The 2022 vintage in Abruzzo arrived as a relief after several challenging years, though it demanded careful vineyard management throughout. A dry spring set the stage, followed by intense summer heat that stressed vines across the region's hillside sites. The saving grace came from cooler nights in the Apennine foothills, where many of the best producers farm, allowing grapes to retain freshness despite the challenging conditions. Harvest began earlier than usual, with smart winemakers picking in the cool dawn hours to preserve what acidity they could.
What emerged are wines with ripe, generous fruit but more restraint than you might expect from such a warm year. The Montepulciano d'Abruzzo shows beautiful density without the jammy heaviness that can plague hot vintages here, while Trebbiano d'Abruzzo delivers surprising mineral backbone alongside its characteristic stone fruit flavours. We find these wines drinking beautifully now, offering immediate pleasure with enough structure to reward patient cellaring for five to eight years. It's a vintage that showcases modern Abruzzo at its most accomplished.
FAQs
What does Fosso Cancelli taste like?
It is clean, focused, and refreshing, built around white peach, green apple, and a distinctive saline, mineral quality that comes through particularly on the finish. It is not a big or weighty wine; the appeal is in its precision and energy.
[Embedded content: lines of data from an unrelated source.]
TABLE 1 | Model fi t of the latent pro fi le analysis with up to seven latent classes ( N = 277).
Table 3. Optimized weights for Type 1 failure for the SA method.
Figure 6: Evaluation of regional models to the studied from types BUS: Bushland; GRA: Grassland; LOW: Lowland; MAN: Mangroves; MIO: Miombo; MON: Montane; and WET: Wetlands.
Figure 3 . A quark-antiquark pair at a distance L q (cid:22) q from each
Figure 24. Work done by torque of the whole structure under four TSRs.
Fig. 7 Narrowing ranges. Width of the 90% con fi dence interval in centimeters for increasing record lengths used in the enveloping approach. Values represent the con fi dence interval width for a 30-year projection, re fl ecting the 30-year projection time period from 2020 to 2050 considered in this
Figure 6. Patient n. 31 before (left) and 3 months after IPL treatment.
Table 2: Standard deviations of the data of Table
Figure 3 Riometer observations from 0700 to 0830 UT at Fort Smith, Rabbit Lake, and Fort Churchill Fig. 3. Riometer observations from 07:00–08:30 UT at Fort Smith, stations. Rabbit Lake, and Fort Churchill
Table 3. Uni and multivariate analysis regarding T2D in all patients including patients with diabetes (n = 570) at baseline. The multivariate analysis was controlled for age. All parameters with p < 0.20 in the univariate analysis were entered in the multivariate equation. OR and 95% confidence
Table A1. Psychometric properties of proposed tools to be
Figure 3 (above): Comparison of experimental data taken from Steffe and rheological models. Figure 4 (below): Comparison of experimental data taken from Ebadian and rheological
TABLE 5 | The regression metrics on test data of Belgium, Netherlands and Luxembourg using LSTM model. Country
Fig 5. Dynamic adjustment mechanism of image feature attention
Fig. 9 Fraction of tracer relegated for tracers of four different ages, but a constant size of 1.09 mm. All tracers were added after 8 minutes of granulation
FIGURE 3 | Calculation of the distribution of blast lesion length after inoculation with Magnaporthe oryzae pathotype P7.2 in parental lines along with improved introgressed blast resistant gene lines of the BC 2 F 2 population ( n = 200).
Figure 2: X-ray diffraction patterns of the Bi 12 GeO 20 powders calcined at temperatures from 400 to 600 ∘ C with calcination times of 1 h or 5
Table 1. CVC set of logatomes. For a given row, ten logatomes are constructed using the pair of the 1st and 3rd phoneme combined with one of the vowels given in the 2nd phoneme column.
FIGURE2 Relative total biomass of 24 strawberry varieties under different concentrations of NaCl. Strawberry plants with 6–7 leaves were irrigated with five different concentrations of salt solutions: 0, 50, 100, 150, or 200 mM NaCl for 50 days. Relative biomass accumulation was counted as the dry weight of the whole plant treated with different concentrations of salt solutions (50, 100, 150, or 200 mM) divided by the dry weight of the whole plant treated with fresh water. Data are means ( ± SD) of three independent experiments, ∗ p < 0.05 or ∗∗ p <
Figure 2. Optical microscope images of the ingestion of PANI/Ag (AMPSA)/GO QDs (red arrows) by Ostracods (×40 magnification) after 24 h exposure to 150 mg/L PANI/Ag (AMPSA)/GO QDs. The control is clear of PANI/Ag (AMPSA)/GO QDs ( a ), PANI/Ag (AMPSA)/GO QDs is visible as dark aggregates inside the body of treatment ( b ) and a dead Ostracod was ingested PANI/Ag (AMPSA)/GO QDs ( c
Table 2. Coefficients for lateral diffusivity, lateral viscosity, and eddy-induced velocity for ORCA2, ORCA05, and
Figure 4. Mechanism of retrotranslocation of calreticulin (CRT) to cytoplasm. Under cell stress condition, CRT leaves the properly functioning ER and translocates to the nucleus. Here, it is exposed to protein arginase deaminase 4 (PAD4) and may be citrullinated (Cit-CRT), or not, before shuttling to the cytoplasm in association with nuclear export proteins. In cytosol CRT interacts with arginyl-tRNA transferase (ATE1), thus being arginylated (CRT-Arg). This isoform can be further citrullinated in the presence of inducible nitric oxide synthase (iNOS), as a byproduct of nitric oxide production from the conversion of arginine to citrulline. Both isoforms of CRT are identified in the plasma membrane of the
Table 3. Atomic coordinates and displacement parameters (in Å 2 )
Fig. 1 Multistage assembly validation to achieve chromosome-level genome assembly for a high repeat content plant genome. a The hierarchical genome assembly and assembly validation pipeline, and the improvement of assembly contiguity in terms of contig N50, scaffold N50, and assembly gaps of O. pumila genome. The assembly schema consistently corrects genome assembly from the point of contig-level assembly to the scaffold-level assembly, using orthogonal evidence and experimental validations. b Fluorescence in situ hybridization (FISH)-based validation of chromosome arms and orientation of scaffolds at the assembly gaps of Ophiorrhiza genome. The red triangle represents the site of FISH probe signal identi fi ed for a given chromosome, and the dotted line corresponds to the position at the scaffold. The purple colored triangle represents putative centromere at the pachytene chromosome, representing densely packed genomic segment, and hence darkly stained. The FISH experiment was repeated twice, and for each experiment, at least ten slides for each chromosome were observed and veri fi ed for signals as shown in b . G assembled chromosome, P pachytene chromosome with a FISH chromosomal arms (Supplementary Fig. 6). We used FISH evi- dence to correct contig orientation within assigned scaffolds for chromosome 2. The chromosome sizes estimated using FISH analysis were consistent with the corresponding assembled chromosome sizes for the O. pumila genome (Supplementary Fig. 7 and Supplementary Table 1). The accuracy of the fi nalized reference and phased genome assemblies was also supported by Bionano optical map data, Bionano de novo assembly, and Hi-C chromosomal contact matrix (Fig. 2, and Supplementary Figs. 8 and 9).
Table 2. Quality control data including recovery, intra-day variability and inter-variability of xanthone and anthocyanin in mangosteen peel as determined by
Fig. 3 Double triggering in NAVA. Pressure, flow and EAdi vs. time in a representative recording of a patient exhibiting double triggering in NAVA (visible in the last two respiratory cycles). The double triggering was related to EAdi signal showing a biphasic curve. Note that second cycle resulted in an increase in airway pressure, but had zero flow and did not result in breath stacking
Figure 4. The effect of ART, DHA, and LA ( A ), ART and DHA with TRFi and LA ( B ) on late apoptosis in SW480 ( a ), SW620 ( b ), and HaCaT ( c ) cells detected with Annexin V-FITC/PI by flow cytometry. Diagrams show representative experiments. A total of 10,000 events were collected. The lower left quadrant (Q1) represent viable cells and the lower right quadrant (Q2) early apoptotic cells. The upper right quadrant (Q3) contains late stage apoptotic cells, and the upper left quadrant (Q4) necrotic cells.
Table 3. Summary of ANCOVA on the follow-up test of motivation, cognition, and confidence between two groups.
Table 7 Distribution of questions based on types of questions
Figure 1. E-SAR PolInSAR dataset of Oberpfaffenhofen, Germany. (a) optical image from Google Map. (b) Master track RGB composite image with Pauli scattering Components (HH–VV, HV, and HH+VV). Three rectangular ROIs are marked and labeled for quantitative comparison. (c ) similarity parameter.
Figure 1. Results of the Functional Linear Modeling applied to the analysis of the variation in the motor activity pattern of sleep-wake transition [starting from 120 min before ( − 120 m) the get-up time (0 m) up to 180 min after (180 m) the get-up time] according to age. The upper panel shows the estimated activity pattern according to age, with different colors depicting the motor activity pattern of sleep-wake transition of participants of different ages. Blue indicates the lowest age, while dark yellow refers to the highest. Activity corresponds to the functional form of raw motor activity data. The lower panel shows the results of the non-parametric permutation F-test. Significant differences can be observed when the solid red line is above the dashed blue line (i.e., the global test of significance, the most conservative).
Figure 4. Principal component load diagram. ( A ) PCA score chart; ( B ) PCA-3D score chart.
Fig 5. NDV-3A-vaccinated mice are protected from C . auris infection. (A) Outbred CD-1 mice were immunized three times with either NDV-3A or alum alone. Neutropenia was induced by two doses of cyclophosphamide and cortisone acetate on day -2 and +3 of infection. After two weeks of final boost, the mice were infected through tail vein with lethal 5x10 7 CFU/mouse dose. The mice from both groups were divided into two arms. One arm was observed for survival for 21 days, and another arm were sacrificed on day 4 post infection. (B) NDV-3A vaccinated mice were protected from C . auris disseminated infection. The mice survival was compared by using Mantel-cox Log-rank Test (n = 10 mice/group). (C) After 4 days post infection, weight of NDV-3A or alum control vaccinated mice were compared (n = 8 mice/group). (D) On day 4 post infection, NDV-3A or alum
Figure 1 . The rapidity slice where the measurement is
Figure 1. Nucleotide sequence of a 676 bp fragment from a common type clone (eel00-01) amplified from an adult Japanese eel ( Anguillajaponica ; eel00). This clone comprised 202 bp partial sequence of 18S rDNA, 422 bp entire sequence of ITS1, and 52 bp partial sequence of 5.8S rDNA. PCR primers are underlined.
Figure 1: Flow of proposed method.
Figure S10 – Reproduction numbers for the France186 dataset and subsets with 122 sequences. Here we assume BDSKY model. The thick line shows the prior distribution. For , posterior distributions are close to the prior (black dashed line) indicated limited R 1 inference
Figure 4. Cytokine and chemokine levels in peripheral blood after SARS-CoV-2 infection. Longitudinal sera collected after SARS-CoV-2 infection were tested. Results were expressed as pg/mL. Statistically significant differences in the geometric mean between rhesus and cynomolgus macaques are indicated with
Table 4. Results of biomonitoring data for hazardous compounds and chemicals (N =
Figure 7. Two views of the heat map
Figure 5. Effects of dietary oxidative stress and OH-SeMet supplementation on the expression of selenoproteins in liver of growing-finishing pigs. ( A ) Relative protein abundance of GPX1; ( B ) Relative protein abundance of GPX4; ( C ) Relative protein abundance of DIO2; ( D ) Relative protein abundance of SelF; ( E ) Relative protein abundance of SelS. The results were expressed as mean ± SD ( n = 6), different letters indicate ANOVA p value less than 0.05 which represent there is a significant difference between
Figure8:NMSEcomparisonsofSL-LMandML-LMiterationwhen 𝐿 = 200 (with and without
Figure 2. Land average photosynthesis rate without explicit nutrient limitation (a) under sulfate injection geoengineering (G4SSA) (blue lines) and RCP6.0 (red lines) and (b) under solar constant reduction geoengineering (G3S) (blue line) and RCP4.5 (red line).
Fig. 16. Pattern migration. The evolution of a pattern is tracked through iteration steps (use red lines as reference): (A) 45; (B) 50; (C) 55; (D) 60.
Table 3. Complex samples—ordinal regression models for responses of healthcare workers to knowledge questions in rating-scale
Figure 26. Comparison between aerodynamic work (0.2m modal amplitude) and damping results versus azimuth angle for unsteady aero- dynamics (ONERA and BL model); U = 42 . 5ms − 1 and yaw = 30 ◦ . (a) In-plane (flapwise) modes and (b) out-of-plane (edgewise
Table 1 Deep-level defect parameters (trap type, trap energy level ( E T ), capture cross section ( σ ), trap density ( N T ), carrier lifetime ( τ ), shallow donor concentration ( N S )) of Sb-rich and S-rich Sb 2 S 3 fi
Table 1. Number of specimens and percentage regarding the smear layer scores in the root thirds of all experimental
Is this worth cellaring or should I drink it now?
Drink it now, or within the next three to four years at most. This is not a wine that benefits from long ageing; it is at its best while that freshness and saline vitality are still singing. We would not sit on it past 2030.
What food should I serve with this?
Anything from the sea. Grilled fish, clam pasta, a plate of simply dressed seafood, or a good fish stew will all work brilliantly. The saline quality in the wine is practically designed to meet salt and iodine from the ocean halfway.
How should I serve it?
Serve it cold, around 8 to 10 degrees Celsius. Do not decant it; just pour it straight from a well-chilled bottle. A standard white wine glass is all you need.
What makes Trebbiano d'Abruzzo different from other Trebbianos?
Despite the name, Trebbiano d'Abruzzo is a genetically distinct grape from the high-volume Trebbiano Toscano. In the right hands, as here at Ciavolich, it produces wines with real character, minerality, and freshness rather than the neutral, anonymous stuff that gave the Trebbiano name its mixed reputation.